> _PROBLEM DESCRIPTION_:
Pick out every line in the data below that contains the word "chart" and copy each one. Case counts.

> _DATA SUPPLIED_:
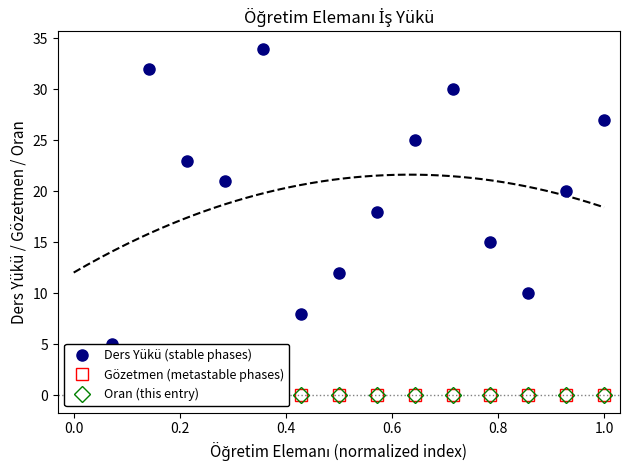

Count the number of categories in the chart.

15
...
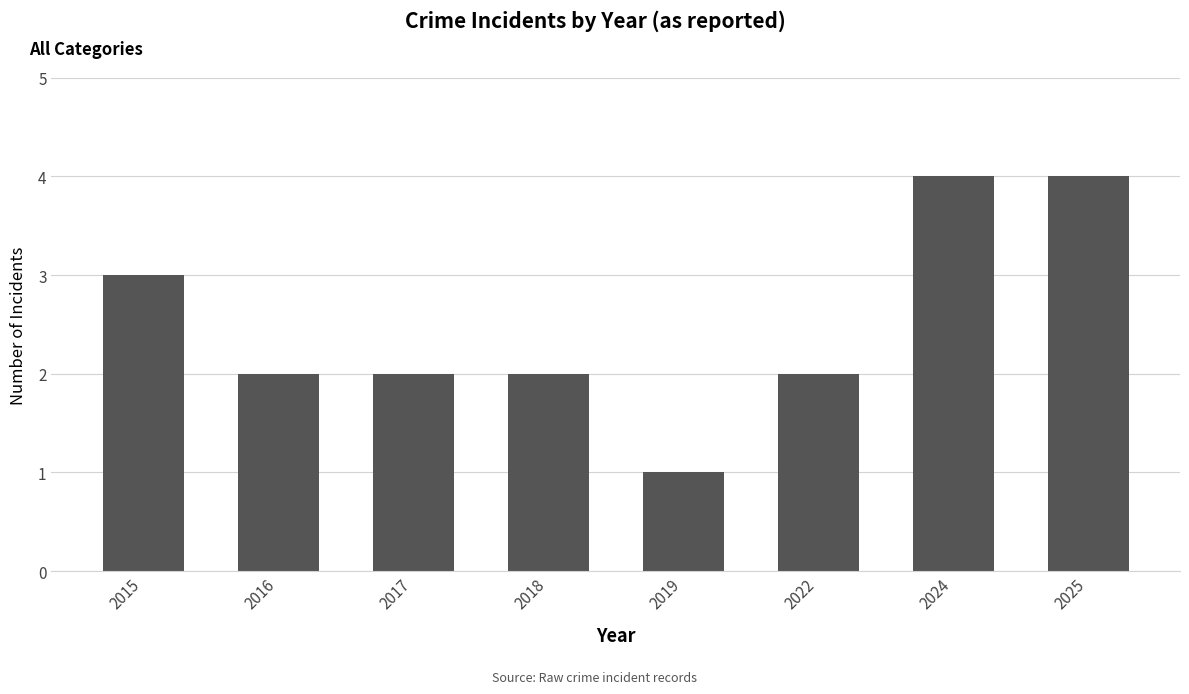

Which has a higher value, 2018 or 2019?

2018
---
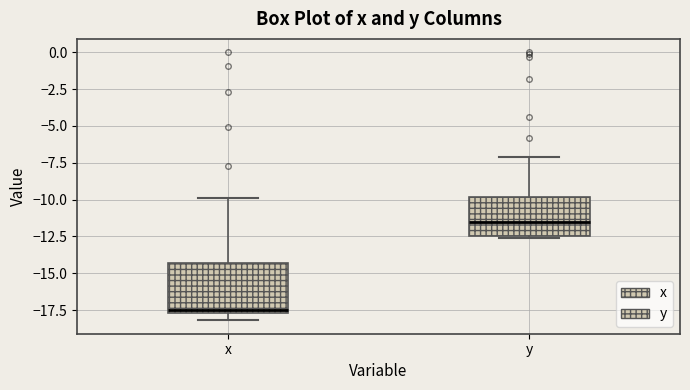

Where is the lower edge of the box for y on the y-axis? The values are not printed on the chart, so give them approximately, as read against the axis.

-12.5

> _EXERCISE OUTPUT_:
Count the number of categories in the chart.
Where is the lower edge of the box for y on the y-axis? The values are not printed on the chart, so give them approximately, as read against the axis.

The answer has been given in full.